Dit geldt zowel voor de geopolitiek als voor de energieschaarste. De beschikbaarheid van energie is afhankelijk van fysieke factoren waar we niet omheen kunnen. Worden ingenieurs en ondernemers voldoende betrokken bij politieke beslissingen over het tempo van de energietransitie? De huidige situatie maakt duidelijk dat het gekozen tempo te hoog ligt, de inflatie aanwakkert en tot een discrepantie tussen aanbod en vraag dreigt te leiden. Is het niet beter weer naar olie en gas te gaan zoeken onder omstandigheden en in gebieden die onze toekomst en die van ons nageslacht ten goede komen?

Als realisme weer het leidende beginsel zou worden bij de ingrijpendste politieke en economische beslissingen, zou de huidige periode met een beetje verbeeldingskracht en lef de basis kunnen leggen voor het begin van een periode van breder gedeelde welvaart.
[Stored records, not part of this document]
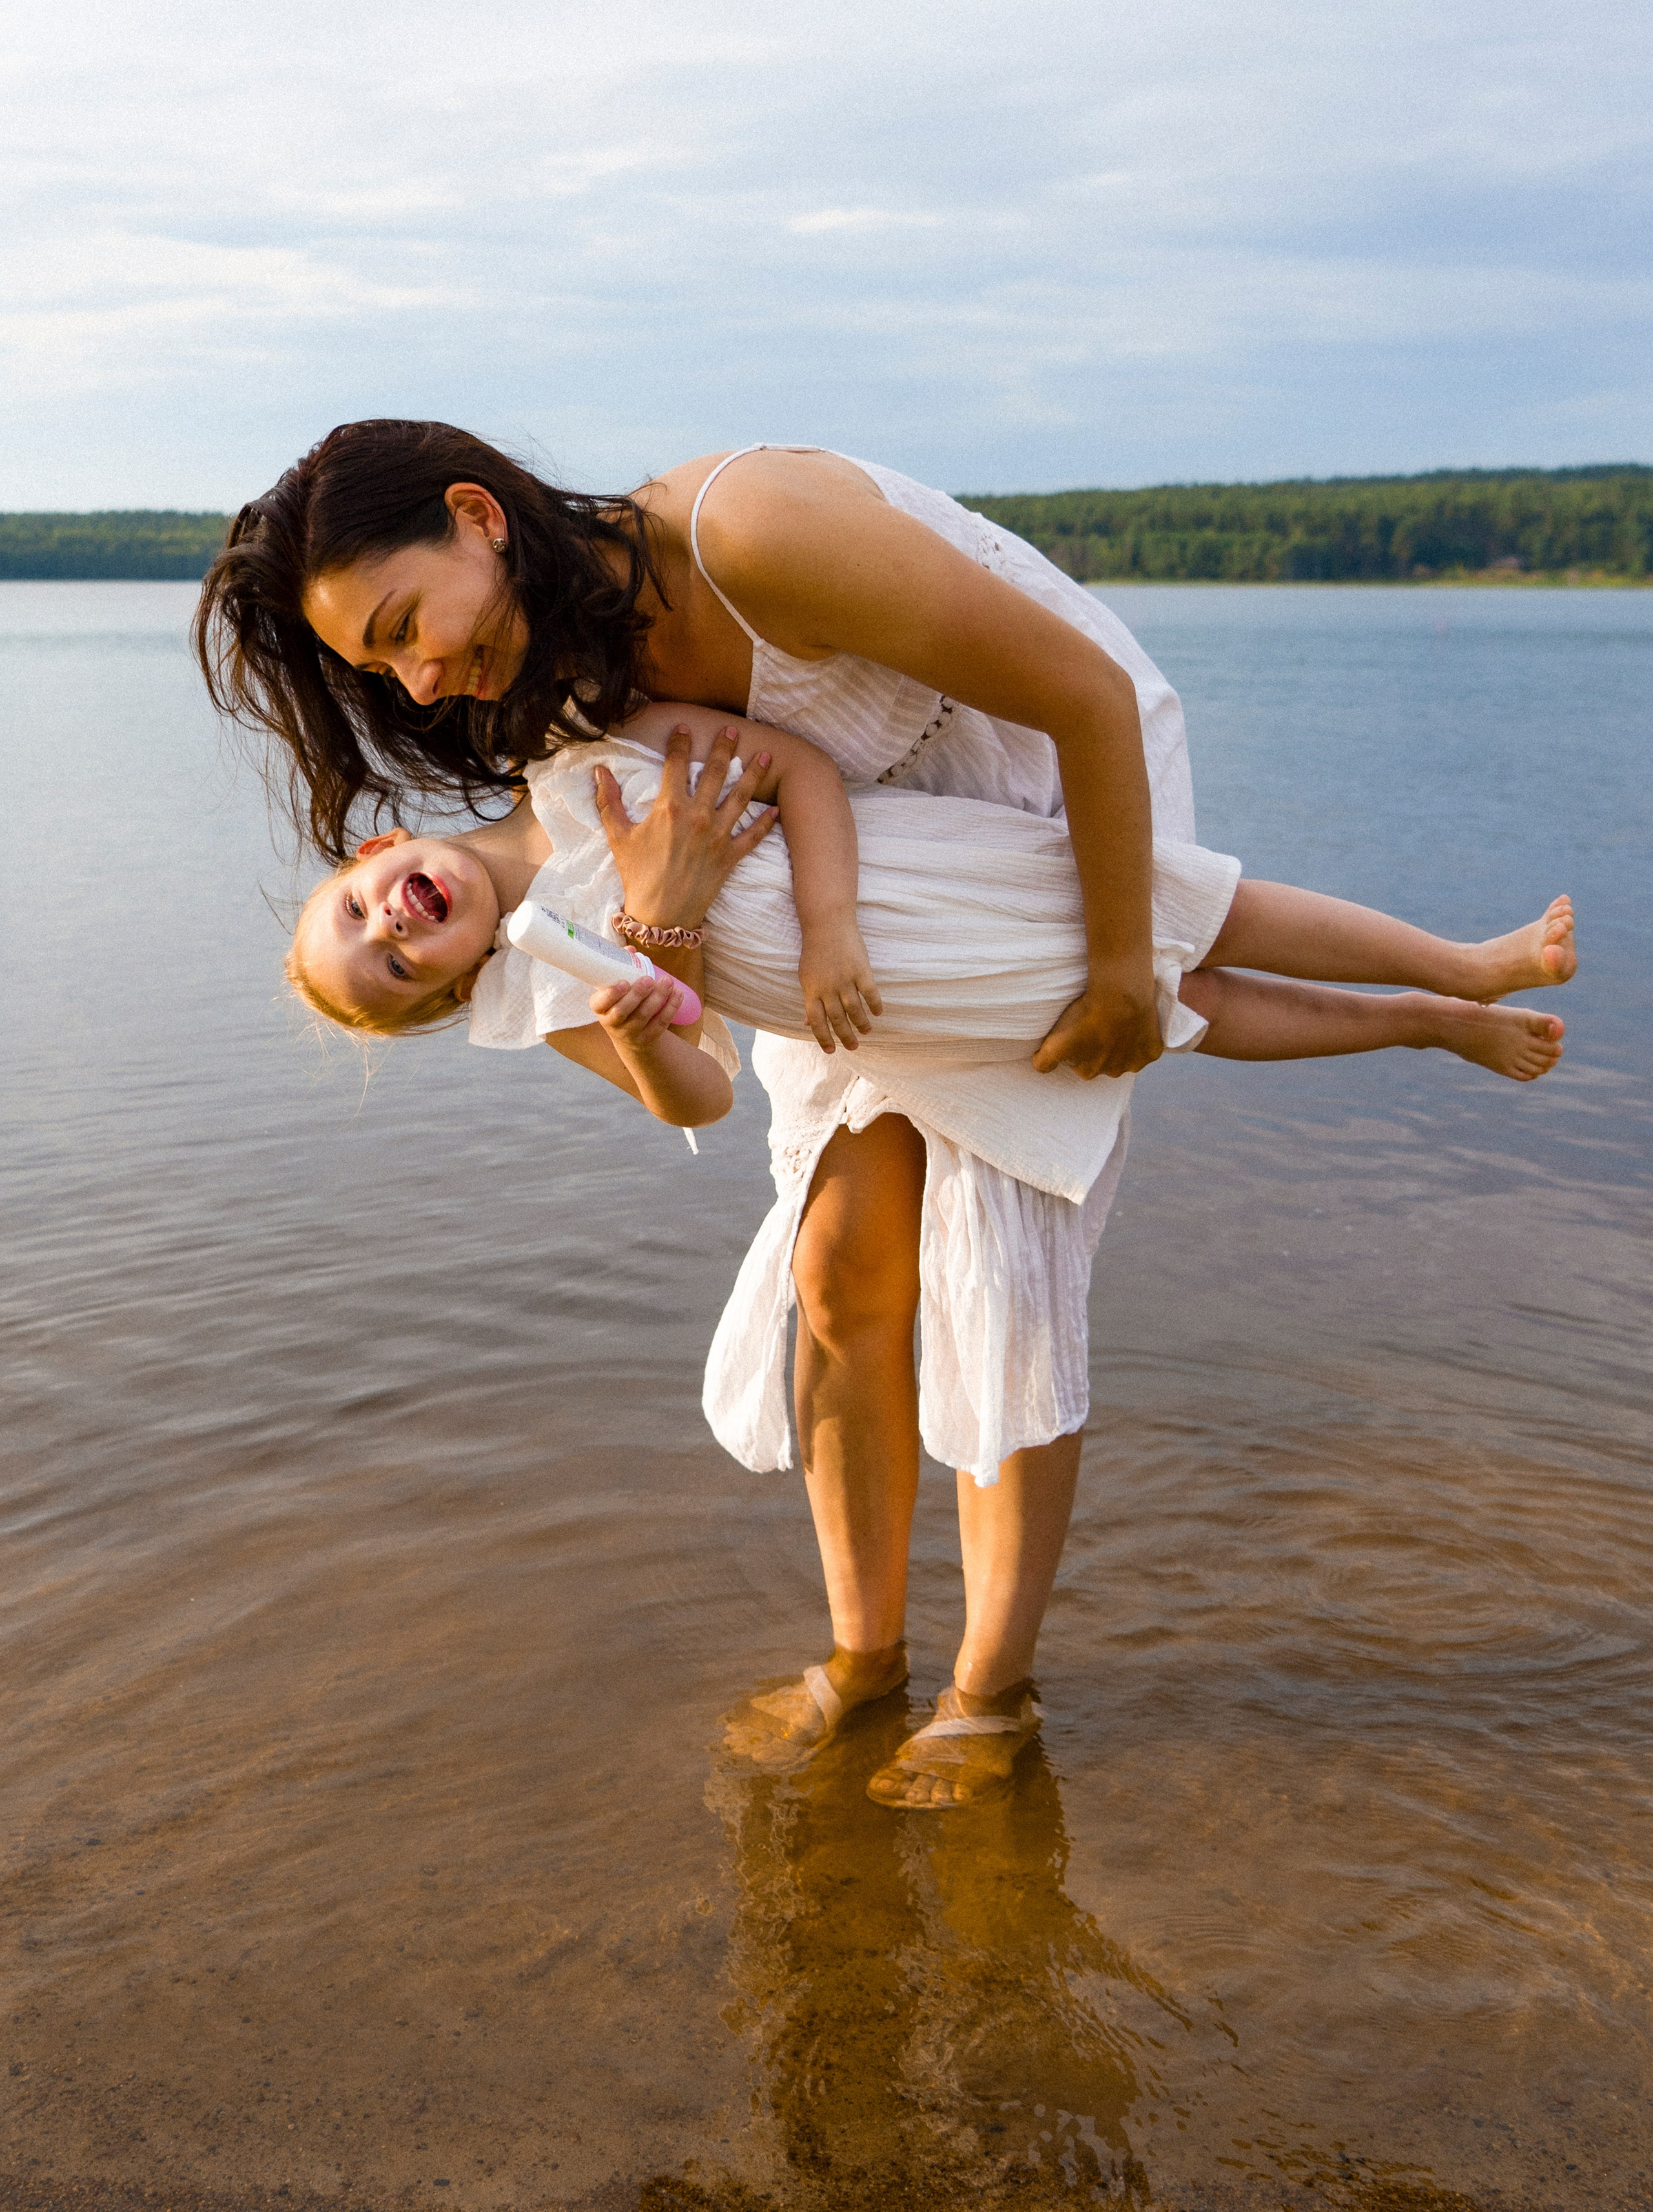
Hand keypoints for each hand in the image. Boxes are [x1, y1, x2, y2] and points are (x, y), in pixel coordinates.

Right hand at [590, 974, 683, 1055]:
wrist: (631, 1038)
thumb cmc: (621, 1004)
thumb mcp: (615, 992)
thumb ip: (621, 969)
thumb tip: (632, 950)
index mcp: (601, 1009)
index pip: (599, 1003)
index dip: (611, 994)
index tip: (624, 982)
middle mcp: (613, 1023)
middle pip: (622, 1011)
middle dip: (637, 994)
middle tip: (648, 979)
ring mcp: (631, 1033)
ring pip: (644, 1016)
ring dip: (658, 997)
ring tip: (667, 981)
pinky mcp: (648, 1037)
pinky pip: (661, 1023)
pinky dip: (671, 1007)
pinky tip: (678, 993)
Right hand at [593, 723, 776, 927]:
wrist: (661, 915)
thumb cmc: (637, 875)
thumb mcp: (618, 836)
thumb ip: (609, 801)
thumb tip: (599, 771)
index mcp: (669, 807)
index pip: (677, 764)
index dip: (681, 742)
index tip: (686, 728)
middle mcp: (697, 816)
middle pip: (715, 772)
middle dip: (725, 748)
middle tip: (734, 730)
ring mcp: (717, 836)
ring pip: (741, 797)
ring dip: (755, 775)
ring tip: (766, 756)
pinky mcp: (730, 856)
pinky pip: (753, 835)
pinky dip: (767, 822)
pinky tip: (777, 808)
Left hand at [798, 916, 883, 1052]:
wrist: (827, 923)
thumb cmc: (814, 951)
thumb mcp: (806, 976)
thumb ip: (809, 1000)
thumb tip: (806, 1023)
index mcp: (811, 990)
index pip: (817, 1022)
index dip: (824, 1039)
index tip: (831, 1051)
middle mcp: (828, 988)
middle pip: (838, 1019)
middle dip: (846, 1036)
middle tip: (853, 1047)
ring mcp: (845, 979)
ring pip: (855, 1010)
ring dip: (861, 1024)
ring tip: (866, 1032)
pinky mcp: (861, 970)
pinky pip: (870, 993)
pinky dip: (875, 1005)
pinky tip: (878, 1013)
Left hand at [1031, 959, 1162, 1078]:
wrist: (1119, 995)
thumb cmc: (1085, 1015)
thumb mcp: (1054, 1043)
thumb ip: (1044, 1062)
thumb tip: (1039, 1068)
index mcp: (1087, 1073)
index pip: (1080, 1062)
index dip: (1079, 1045)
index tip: (1081, 1029)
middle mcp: (1111, 1073)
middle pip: (1103, 1061)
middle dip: (1101, 1046)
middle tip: (1100, 1023)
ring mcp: (1133, 1064)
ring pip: (1125, 1056)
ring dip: (1122, 1044)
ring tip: (1118, 1021)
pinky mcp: (1152, 1052)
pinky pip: (1147, 1049)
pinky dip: (1143, 1039)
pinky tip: (1136, 1024)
De periode die aanbreekt zou dan ook enkele overeenkomsten kunnen vertonen met de naoorlogse bloeiperiode van 1950 tot 1980, toen de welvaart onstuimig groeide in een inflatoir klimaat.

In deze drie magische decennia, die in het teken stonden van wederopbouw, kon een grote middenklasse ontstaan. Om iets te doen aan onze drievoudige afhankelijkheid die door de pandemie en de oorlog in Oekraïne aan het licht is gekomen, is opnieuw een soort wederopbouw nodig in de vorm van herindustrialisatie. Door middel van loonmaatregelen, werknemersaandeelhouderschap en creatieve spaarregelingen kan de middenklasse, voor wie de structurele desinflatie van de afgelopen jaren vaak funest is geweest, weer een betere positie worden gegeven. Daardoor kan de positieve economische dynamiek, die door de lange periode van bevroren lonen, een te lage inflatie en negatieve rentes was vastgelopen, weer op gang komen.
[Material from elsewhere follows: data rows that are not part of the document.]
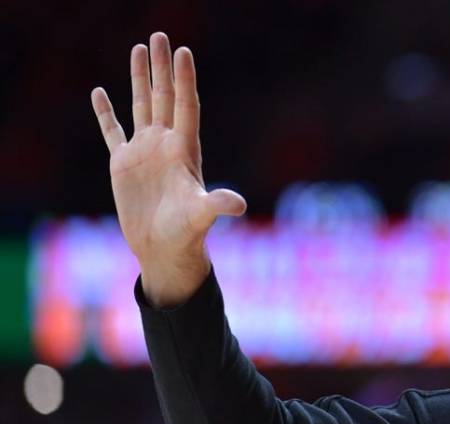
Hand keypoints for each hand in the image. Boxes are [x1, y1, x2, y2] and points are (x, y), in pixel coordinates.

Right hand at [90, 32, 246, 306]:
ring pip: (141, 106)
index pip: (185, 106)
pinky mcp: (124, 165)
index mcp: (184, 151)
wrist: (166, 250)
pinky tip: (100, 91)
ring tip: (139, 49)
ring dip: (140, 78)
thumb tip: (238, 205)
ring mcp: (144, 153)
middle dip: (162, 67)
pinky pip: (112, 131)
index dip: (184, 80)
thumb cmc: (187, 234)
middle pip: (164, 97)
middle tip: (160, 36)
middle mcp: (166, 145)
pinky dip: (105, 113)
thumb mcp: (201, 216)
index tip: (184, 52)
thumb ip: (218, 205)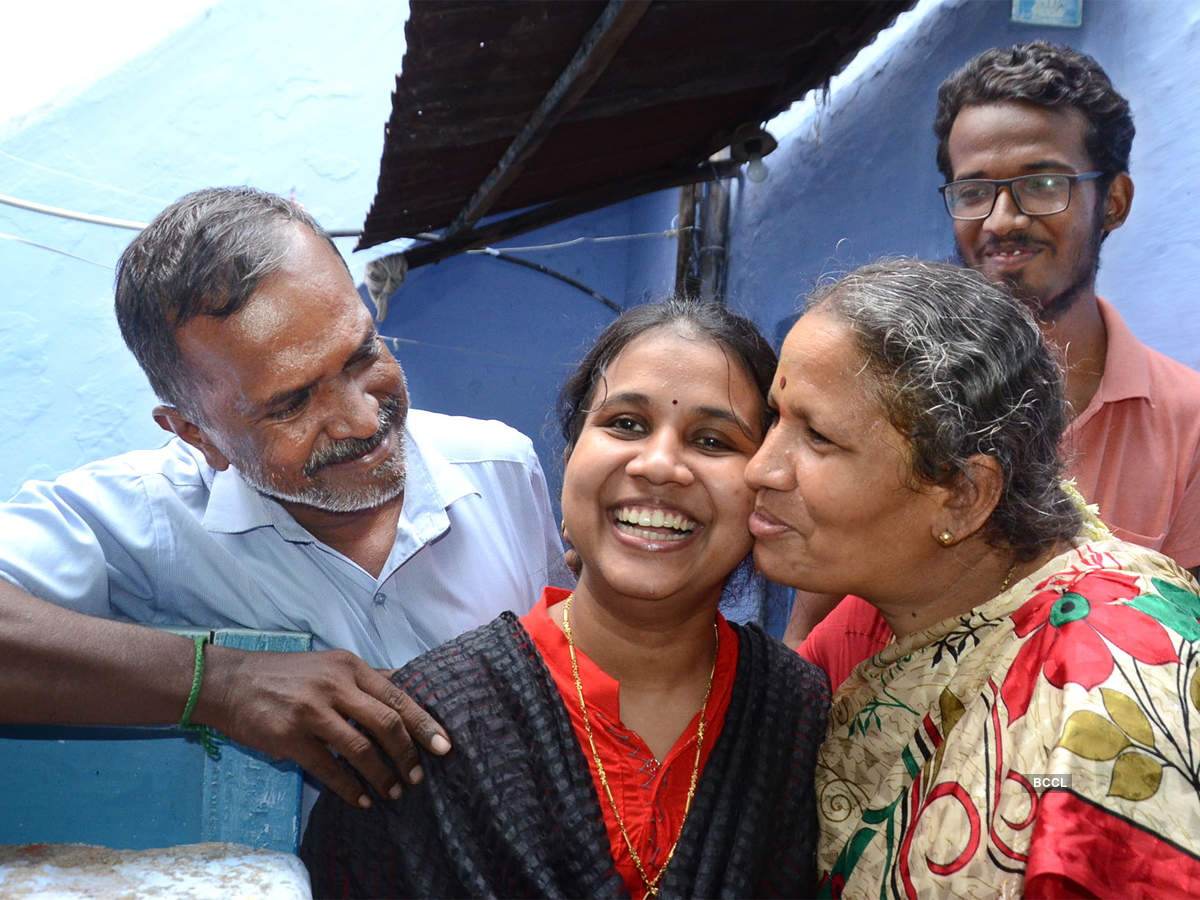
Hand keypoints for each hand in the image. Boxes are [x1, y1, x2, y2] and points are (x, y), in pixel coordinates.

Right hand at [196, 646, 450, 807]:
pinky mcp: (290, 738)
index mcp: (350, 666)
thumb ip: (366, 679)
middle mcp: (335, 685)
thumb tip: (407, 687)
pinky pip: (329, 769)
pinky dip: (350, 788)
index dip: (424, 724)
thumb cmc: (286, 676)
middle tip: (418, 776)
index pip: (398, 696)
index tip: (444, 746)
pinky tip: (362, 799)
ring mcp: (312, 711)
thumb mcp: (330, 664)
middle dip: (408, 754)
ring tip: (394, 792)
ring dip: (382, 775)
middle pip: (386, 723)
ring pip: (361, 748)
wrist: (230, 682)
De zeer waarschijnlijke kentering van de inflatieontwikkeling maakt de taak van fondsbeheerders er niet eenvoudiger op. De terugkeer van de inflatie betekent echter ook dat de economische cyclus weer is teruggekeerd, na een periode van 12 jaar waarin het actieve beheer van beleggingen zijn kompas was kwijtgeraakt. Dankzij de cyclus en zijn symmetrisch aard zullen aandelen en obligaties, groeiwaarden en cyclische waarden, bedrijfsobligaties en staatsobligaties, dollar en goud weer afwisselend een outperformance kunnen realiseren.

In die minder stabiele periode die op komst is, zal actief beheer zijn waarde weer bewijzen, vanwege de mogelijkheid die het biedt om snel in te spelen op veranderingen in de economische cyclus. Aan ons nu de taak de herinnering aan allround ETF's en al die passieve benaderingen waar de spaarders zich op hebben gestort in de lange acyclische periode die ten einde loopt, uit te wissen.